Out of 4.66-billion active internet users worldwide, 4.48-billion are estimated to use social media. Small businesses with a limited budget have opted to build their digital presence exclusively on apps like Facebook and Instagram, foregoing a dedicated website. However, existing solely on social media limits a brands ability to build a customised identity on the web.
“Since social media apps are owned by other parties, they are not fully customisable. A business can own their website and have control over everything, from the look and feel to the content and traffic. They can also craft user journeys according to business goals,” says Vollrath.
Considering the crowded nature of Facebook and Instagram timelines, Vollrath advises entrepreneurs to use social media as a funnel to their true digital home – their website. Unlike on social media, a website visitor is focusing all of their attention on the brand when they are on a website.
A website also forms the foundation for brand credibility with prospective customers. “As the primary business listing on the internet, a website will have all the necessary information, from company history to products, policies, training and awards, and details of the management team,” says Vollrath.
Another reason why some brands feel that websites are slowly becoming obsolete is a decline in traffic to their online platform. Rather than heralding the end of the website, this may be a sign that a business is not actively updating their content or SEO key words.
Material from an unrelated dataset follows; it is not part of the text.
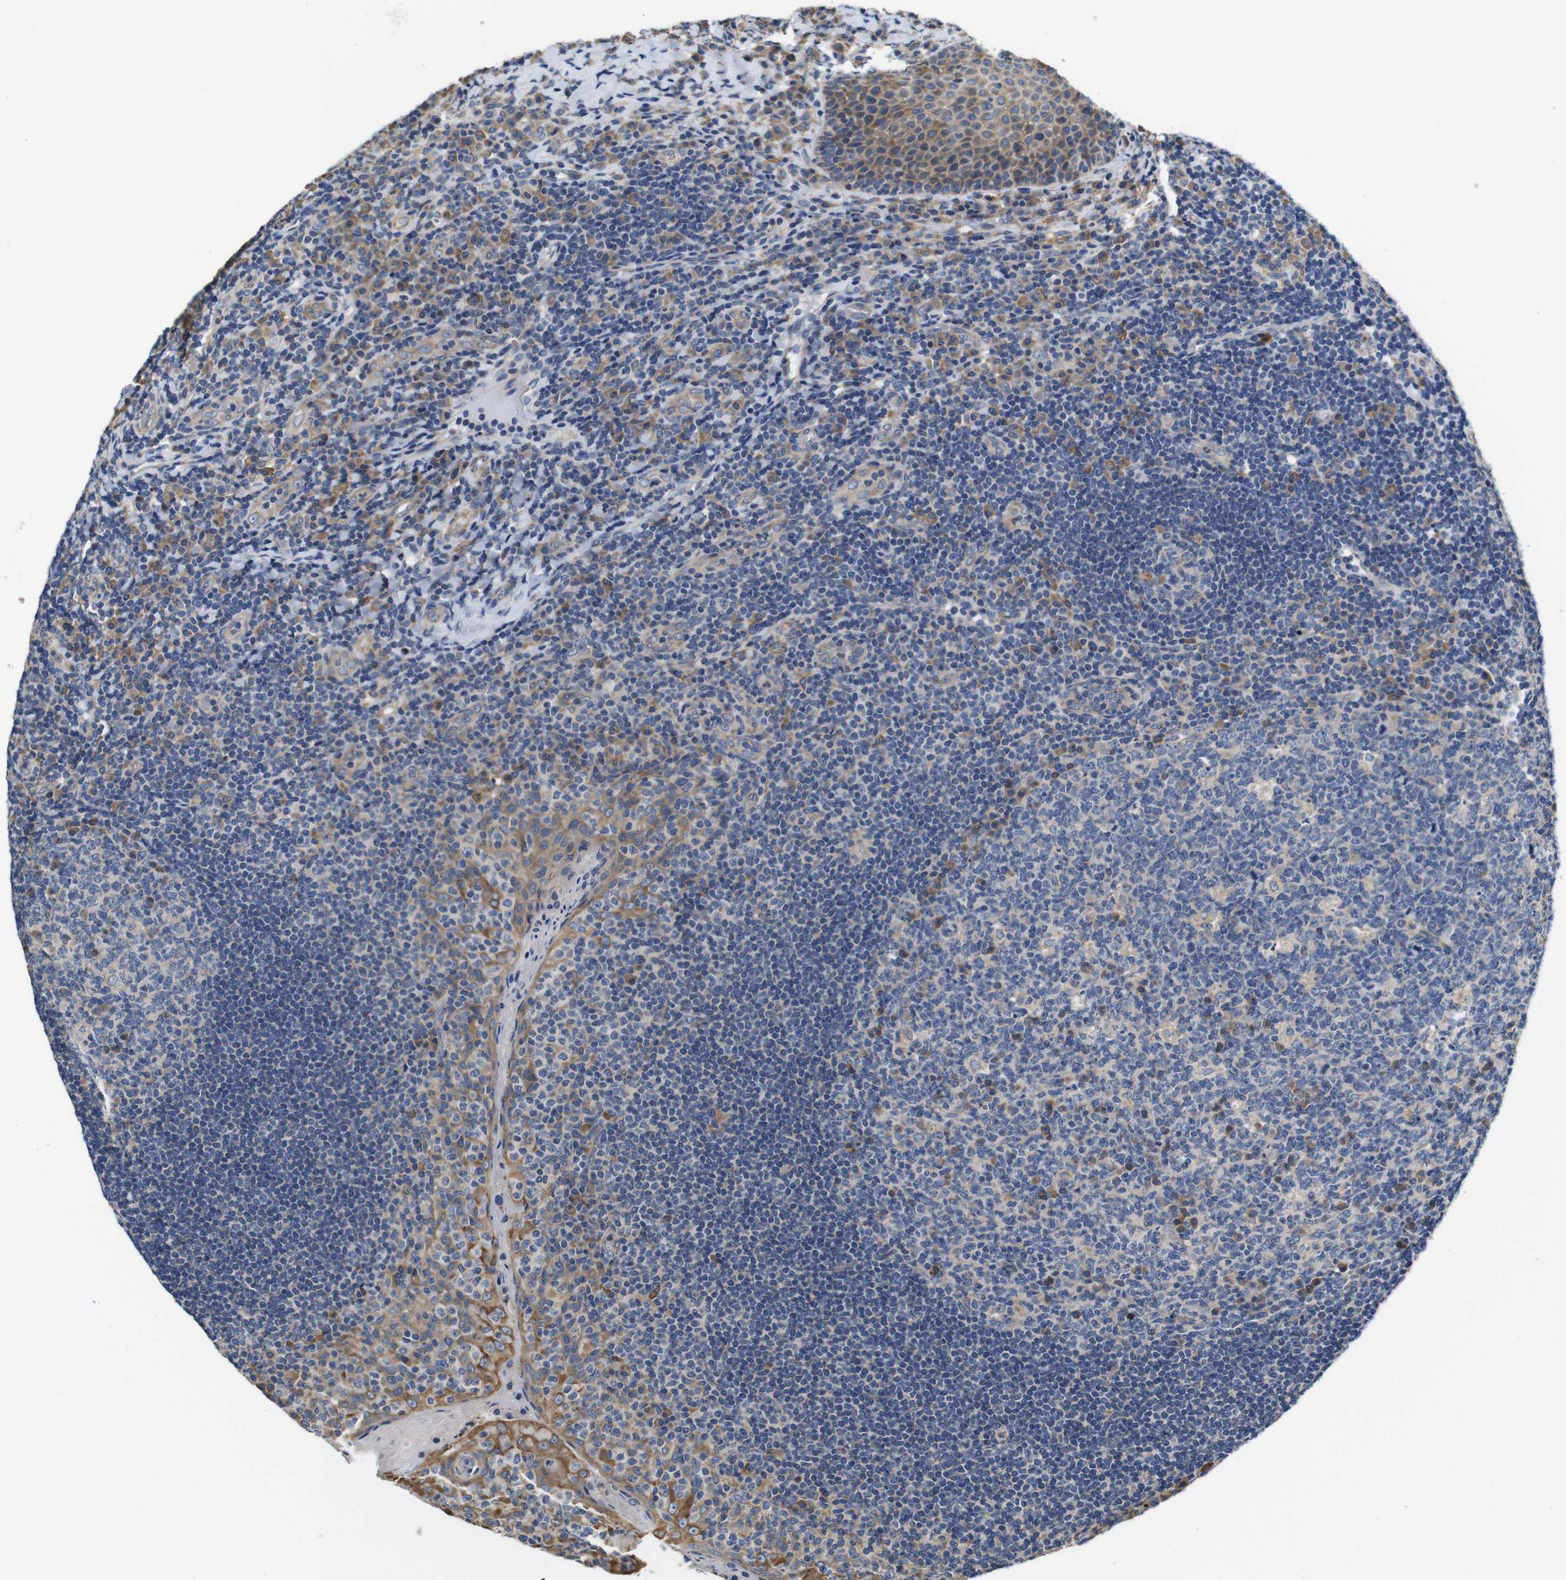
{"staining": {"intensity": "weak", "quantity": "<25%", "location": "cytoplasmic/membranous"}, "tissue": "tonsil", "cell_type": "Germinal center cells", "image_type": "normal", "snomed": [{"axis": "morphology", "description": "Normal tissue, NOS"}, {"axis": "topography", "description": "Tonsil"}], "caption": "Unremarkable tonsil was stained to show a protein in brown. There is no significant positivity in germinal center cells. (Immunohistochemistry, brightfield microscopy, high magnification).", "gene": "MARCHF7", "patient": {"sex": "male", "age": 17}}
In 2020, Google ran more than 600 000 algorithm experiments, which resulted in more than 4 500 changes to its search feature – and this process is ongoing. “Website content produced for SEO isn’t just a one-and-done proposition. In the same way you would schedule weekly or daily posts on social media, your website content must be always fresh, responsive to current events and queries, and in step with the algorithms of the day,” says Vollrath.
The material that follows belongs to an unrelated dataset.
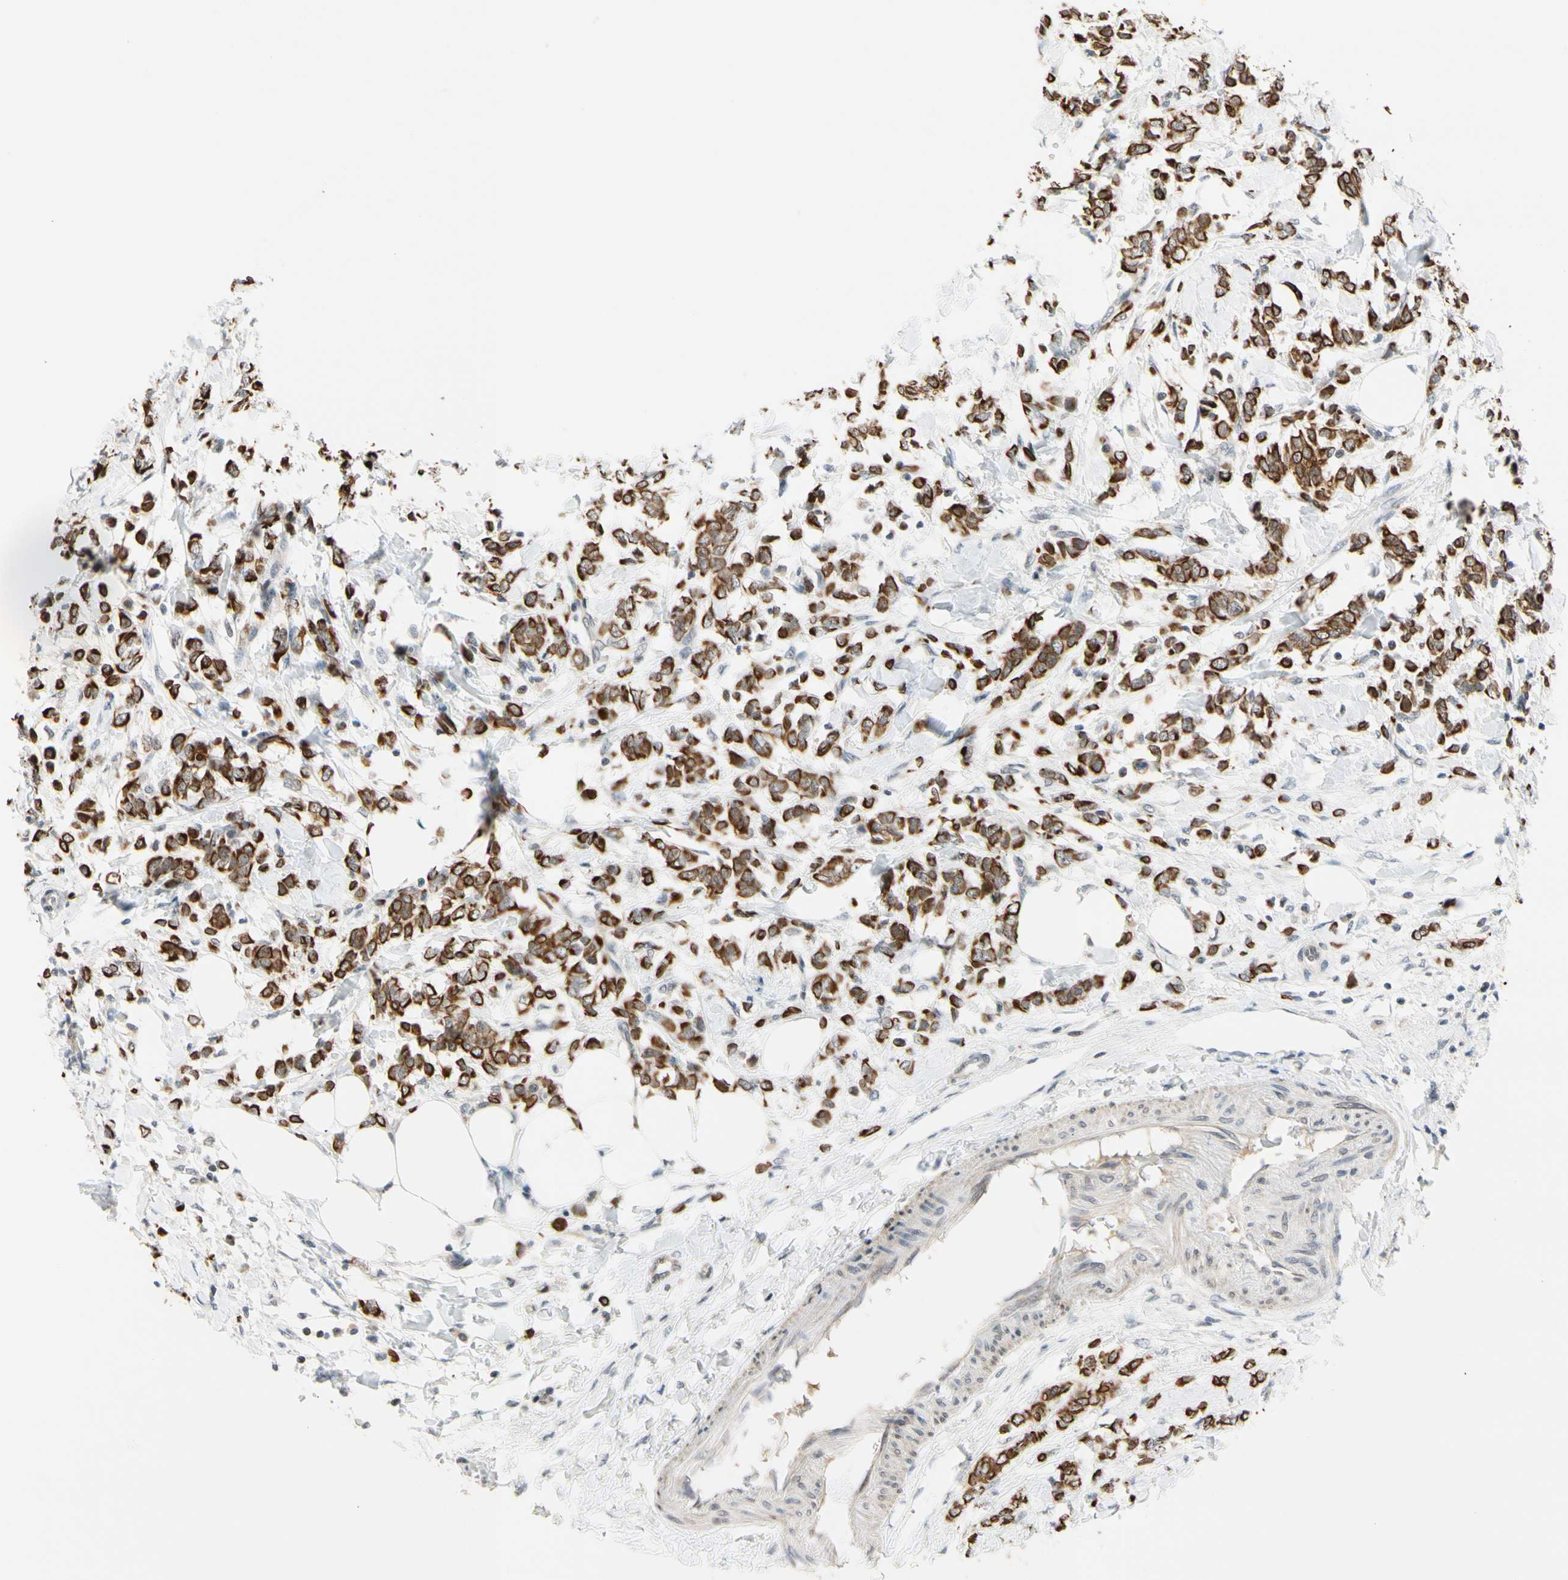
{"staining": {"intensity": "strong", "quantity": ">75%", "location": "cytoplasmic/membranous"}, "tissue": "breast cancer", "cell_type": "Tumor cells", "image_type": "cancer", "snomed": [{"axis": "morphology", "description": "Lobular carcinoma, in situ"}, {"axis": "morphology", "description": "Lobular carcinoma"}, {"axis": "topography", "description": "Breast"}], "caption": "Immunohistochemical staining of human breast cancer (lobular carcinoma in situ) shows high levels of strong cytoplasmic/membranous expression in about >75% of tumor cells.", "gene": "TAF12", "patient": {"sex": "female", "age": 41}}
In terms of leveraging search algorithms, a website remains the easiest way for search engines to find businesses. “Search engines don’t search deep within social media accounts, so most of your effort there won’t matter in rankings. Additionally, customers and clients may not be searching for a specific company. They may be searching for a solution to their problems using keywords and phrases. Social media posts won’t come up in search engines for those phrases – but if a business has optimised the content on their website, it will show up,” says Vollrath.
“Once the cornerstone of a business’s online identity, today the website functions as just one aspect of an overall brand experience – this doesn’t make it any less crucial. A business’s website remains the central hub of all their digital activities. Everything is connected to their site and flows from there. If a prospective client, customer, employee or business partner wants to know about the brand, this is where they’ll come first,” concludes Vollrath.